Cette météorite a été trouvée au Maroc en 2018 près du village de Haouza, formée de nombreux petits fragments portant encore des traces de croûte de fusion. Les analyses initiales menées par Jérôme Gattacceca du Cerege révèlent une chondrite carbonée de type C3.00 non classifiée, le type le plus primitif jamais découvert.

Des études supplémentaires effectuées par différents laboratoires internationaux indiquent une possible relation avec les astéroïdes Ryugu et Bennu. Ces deux astéroïdes font l’objet de missions spatiales en cours. Plusieurs dizaines de grains pré-solaires ont été identifiés dans les échantillons de Chwichiya 002.

Les grains pré-solaires constituent des matériaux fascinants découverts également dans la célèbre météorite de Murchison, tombée en Australie en 1969. Ces grains sont plus anciens que le Soleil lui-même. Ils se sont condensés dans les atmosphères d’étoiles prédécesseurs, bien avant la naissance de notre Soleil, il y a environ 4,5 à 4,6 milliards d’années.

Ces grains pré-solaires proviennent du milieu interstellaire. Ils constituent une mémoire des étoiles qui les ont produits. Résistants et réfractaires, ils ont survécu aux transformations du jeune système solaire en conservant leur composition originelle. Les cosmochimistes peuvent les analyser pour reconstituer leur histoire.

Le cycle galactique implique des étoiles naissant dans des nuages moléculaires géants. À la fin de leur existence, elles éjectent poussières et éléments lourds via des novae et supernovae. Ces matériaux retournent au milieu interstellaire, formant de nouveaux systèmes stellaires et planétaires. Les atomes de nos corps proviennent de ce processus cosmique.

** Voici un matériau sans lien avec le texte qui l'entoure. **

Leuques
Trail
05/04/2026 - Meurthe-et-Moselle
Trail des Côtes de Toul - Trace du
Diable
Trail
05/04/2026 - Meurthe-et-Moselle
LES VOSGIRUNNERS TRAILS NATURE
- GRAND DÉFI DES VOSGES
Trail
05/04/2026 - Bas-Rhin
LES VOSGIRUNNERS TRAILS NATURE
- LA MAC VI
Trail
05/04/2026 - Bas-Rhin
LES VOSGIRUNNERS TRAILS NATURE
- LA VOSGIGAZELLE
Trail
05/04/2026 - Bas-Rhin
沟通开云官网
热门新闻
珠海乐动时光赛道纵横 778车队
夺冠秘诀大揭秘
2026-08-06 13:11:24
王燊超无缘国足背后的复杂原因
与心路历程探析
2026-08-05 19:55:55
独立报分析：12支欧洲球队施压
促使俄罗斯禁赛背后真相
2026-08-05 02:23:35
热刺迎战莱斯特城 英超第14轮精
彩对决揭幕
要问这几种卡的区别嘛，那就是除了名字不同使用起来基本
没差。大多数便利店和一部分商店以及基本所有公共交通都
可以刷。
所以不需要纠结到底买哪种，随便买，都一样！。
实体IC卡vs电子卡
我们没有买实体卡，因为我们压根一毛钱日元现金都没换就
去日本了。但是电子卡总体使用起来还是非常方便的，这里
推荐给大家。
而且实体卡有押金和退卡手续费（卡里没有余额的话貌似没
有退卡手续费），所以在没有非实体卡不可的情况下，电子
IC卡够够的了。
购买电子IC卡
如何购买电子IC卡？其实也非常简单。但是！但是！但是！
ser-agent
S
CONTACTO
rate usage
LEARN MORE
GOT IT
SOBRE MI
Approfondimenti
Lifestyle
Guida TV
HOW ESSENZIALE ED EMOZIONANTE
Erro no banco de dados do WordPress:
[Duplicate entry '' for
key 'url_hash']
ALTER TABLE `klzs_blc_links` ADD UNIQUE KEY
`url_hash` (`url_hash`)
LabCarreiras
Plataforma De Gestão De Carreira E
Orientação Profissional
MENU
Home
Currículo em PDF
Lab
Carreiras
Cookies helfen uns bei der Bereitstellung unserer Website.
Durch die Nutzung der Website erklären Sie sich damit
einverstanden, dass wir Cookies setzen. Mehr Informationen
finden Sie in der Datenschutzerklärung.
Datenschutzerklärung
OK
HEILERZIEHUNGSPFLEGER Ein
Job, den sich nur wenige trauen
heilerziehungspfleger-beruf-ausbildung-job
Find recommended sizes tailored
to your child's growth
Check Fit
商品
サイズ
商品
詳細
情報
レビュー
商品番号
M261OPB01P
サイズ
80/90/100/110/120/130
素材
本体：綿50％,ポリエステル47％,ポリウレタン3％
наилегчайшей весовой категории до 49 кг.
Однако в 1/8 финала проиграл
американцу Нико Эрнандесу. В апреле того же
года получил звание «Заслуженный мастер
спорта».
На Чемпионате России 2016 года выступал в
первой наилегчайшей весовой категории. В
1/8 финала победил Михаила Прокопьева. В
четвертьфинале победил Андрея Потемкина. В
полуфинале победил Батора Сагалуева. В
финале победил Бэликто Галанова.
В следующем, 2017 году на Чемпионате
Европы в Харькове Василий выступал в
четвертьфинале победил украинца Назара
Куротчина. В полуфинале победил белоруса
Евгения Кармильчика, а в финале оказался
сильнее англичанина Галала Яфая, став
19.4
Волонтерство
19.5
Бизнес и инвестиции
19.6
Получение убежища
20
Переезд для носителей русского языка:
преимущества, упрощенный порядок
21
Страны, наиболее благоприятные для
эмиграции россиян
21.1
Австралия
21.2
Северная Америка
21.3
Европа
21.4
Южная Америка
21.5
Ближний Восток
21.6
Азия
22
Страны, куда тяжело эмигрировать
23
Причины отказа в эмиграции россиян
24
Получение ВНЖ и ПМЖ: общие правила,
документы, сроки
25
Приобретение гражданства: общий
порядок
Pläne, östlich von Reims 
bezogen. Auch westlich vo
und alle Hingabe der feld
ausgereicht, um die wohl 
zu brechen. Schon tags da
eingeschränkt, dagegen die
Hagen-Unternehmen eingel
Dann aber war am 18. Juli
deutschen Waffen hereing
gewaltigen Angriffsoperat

Les principales sources de poussières galactiques sont les supernovae et les étoiles de la branche asymptotique des géantes. Ces étoiles, possédant entre une et huit masses solaires, expulsent violemment leurs couches supérieures. Les conditions physico-chimiques dans ces vents favorisent la synthèse de poussières. La composition précise des grains dépend fortement des caractéristiques individuelles de chaque vent stellaire.